MATERIAL PROVIDED Block Start

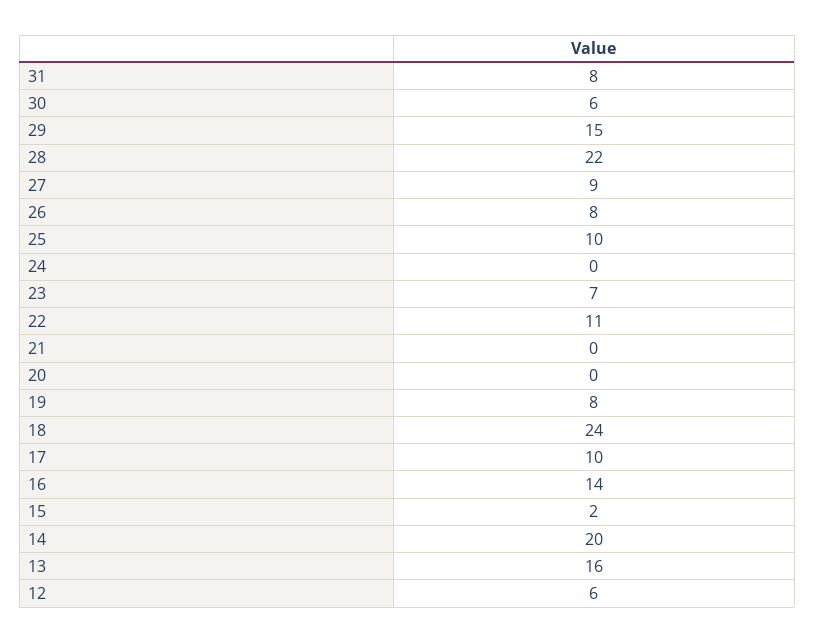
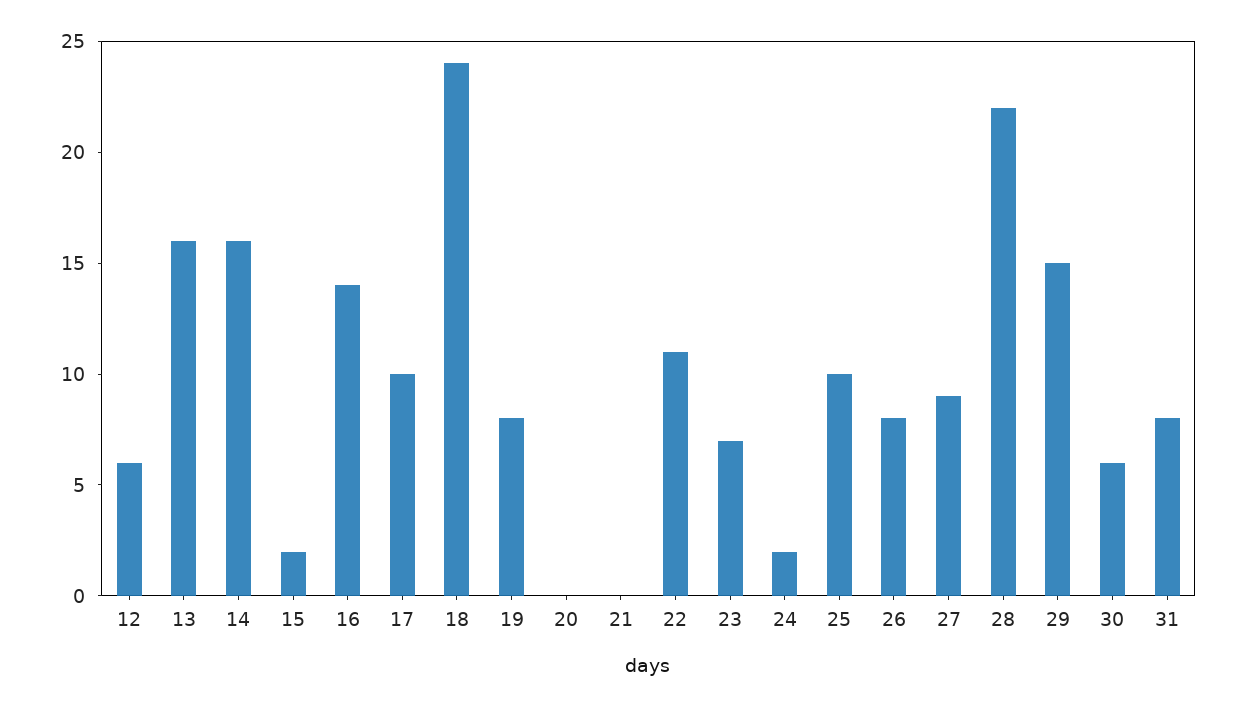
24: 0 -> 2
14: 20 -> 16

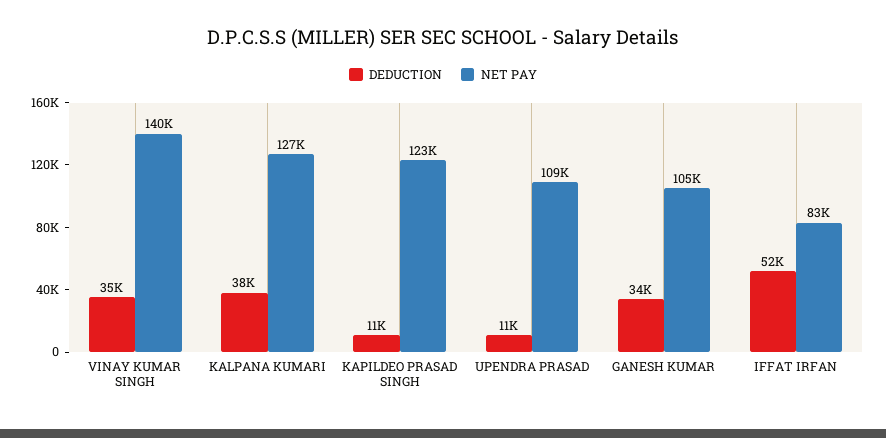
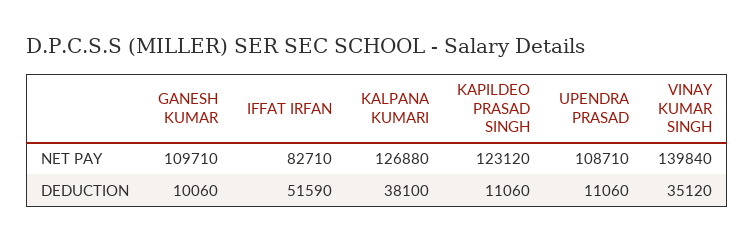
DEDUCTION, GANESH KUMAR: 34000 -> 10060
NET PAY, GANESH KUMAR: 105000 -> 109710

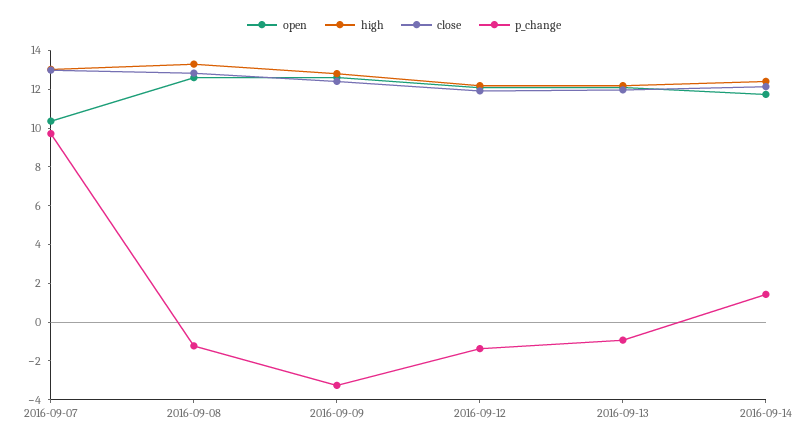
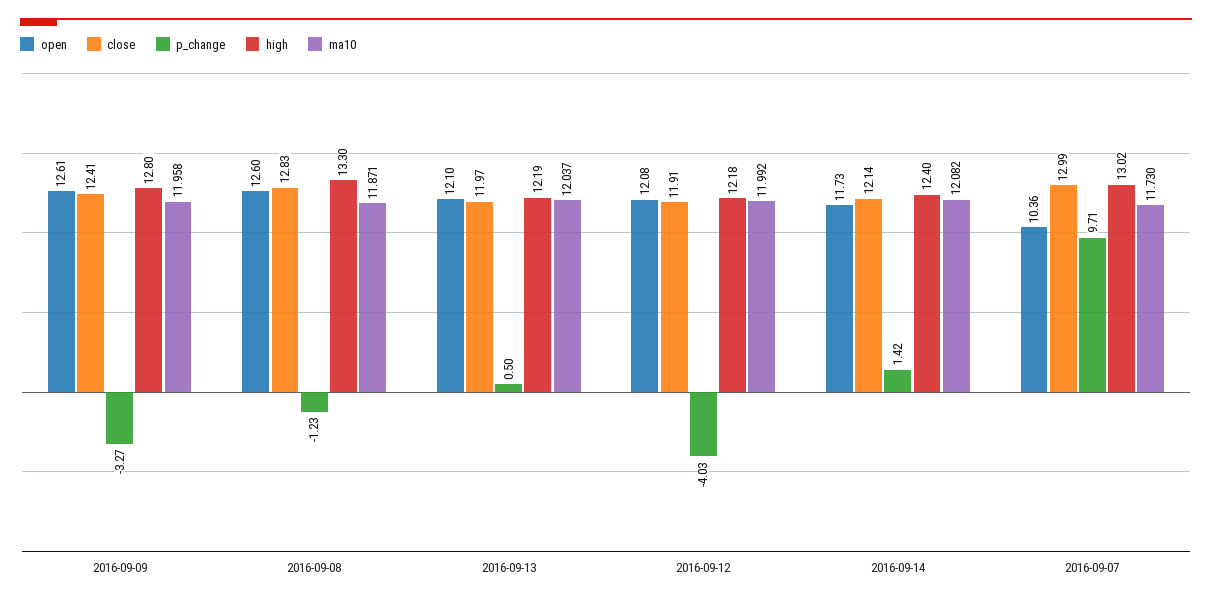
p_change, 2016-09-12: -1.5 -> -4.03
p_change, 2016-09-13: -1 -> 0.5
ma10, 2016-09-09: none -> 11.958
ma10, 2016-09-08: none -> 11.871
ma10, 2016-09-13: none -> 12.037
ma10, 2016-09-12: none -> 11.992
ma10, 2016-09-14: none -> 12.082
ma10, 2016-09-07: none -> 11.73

MATERIAL PROVIDED Block End

:: ASSIGNED TASK ::
The word "none" appears in how many lines of the data? Answer with only the number.

:: EXERCISE SOLUTION ::
6